--- BRIEF 1 ---
Which lines of the records contain the word "chart"? Gather each of them, copied in full.

*** Opening DOCUMENT TEXT ***

But things were finally picking up this year despite a production pause in April.
Data from 2025 shows the ramp was finally hitting its stride, with sales reportedly jumping to 2,384 units in the third quarter alone—a massive 869% increase year-over-year. The company was on track to sell around 4,000 units this year.
That’s not a massive number, but it was heading in the right direction.
GM, however, sees it differently. As noted by industry observers, GM executives are comparing BrightDrop’s 4,000 sales to the 60,000+ sales of its ancient, gas-guzzling Chevy Express and GMC Savana vans, a platform that dates back to the 1990s.
While GM’s official statement to the CBC was that the decision was “simply a demand and a market-driven response,” the Unifor auto union isn’t buying it. The union, which represents the 1,200 laid-off workers, squarely blamed the “dangerous and destabilizing auto policies” of the Trump administration for undoing EV supports.
Furthermore, vehicle programs that cross the US-Canada border have faced significant challenges in 2025 due to the trade war launched by the Trump administration against Canada.

*** Closing DOCUMENT TEXT ***
*** Opening RECORDS SHOWN ***

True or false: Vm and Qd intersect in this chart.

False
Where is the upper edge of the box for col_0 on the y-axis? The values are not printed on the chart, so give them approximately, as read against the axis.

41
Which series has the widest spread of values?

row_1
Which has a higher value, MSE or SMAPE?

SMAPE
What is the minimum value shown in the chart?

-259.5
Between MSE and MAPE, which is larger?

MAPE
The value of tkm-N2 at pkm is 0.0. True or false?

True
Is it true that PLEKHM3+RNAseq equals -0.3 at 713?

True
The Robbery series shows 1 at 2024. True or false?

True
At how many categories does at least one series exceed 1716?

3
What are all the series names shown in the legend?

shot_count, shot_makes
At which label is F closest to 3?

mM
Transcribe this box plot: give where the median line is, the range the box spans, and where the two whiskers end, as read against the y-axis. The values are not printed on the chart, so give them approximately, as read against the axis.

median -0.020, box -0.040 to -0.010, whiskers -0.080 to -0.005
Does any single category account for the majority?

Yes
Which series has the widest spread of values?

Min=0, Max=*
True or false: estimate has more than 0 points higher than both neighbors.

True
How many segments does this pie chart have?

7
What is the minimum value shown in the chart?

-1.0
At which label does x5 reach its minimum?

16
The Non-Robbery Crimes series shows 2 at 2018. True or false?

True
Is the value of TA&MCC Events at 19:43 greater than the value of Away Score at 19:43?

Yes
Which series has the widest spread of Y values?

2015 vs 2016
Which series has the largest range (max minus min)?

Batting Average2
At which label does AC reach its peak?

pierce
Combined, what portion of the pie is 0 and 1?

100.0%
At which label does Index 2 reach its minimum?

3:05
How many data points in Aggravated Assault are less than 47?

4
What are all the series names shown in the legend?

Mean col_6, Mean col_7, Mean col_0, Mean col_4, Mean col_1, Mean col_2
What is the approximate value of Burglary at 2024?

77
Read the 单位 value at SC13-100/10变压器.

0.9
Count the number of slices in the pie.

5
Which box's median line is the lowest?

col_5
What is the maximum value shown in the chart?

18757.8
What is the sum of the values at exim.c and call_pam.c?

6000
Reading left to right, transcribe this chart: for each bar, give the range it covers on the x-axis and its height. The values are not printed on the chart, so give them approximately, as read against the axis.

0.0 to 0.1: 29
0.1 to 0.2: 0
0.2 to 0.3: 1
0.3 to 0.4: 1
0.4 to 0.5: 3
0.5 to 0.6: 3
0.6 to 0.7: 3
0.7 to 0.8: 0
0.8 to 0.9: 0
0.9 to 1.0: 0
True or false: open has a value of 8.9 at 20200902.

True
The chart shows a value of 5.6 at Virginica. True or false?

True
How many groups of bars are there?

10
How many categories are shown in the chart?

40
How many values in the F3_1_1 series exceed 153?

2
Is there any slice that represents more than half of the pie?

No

*** Closing RECORDS SHOWN ***

--- BRIEF 2 ---
Can you proceed with the article on GM's BrightDrop vans, starting right after its last sentence?

--- TASK ANSWER 1 ---
True or false: Vm and Qd intersect in this chart.
Where is the upper edge of the box for col_0 on the y-axis? The values are not printed on the chart, so give them approximately, as read against the axis.
What is the minimum value shown in the chart?
Transcribe this box plot: give where the median line is, the range the box spans, and where the two whiskers end, as read against the y-axis. The values are not printed on the chart, so give them approximately, as read against the axis.
How many segments does this pie chart have?
What is the minimum value shown in the chart?
What is the maximum value shown in the chart?
Reading left to right, transcribe this chart: for each bar, give the range it covers on the x-axis and its height. The values are not printed on the chart, so give them approximately, as read against the axis.
The chart shows a value of 5.6 at Virginica. True or false?
How many categories are shown in the chart?

--- TASK ANSWER 2 ---
Electrek’s Take
It’s another EV pullback partly based on government actions.
But we can’t blame everything on Trump. GM is quick to pull back its EV programs due to political considerations, which do drive demand.
The company took half a billion dollars in taxpayer money to retool a factory, only to abandon it less than 36 months after the first van rolled off the line. They are abandoning what will undoubtedly be a growing market in the long term, ceding ground to Ford’s E-Transit and Rivian’s van, and blaming “low demand” at the very moment sales were beginning to spike.
Brightdrop’s lineup was a bit bigger than other commercial electric vans, which might have limited its market, but I still think that long-term, there will be a singnifcant market for electric vans in this segment.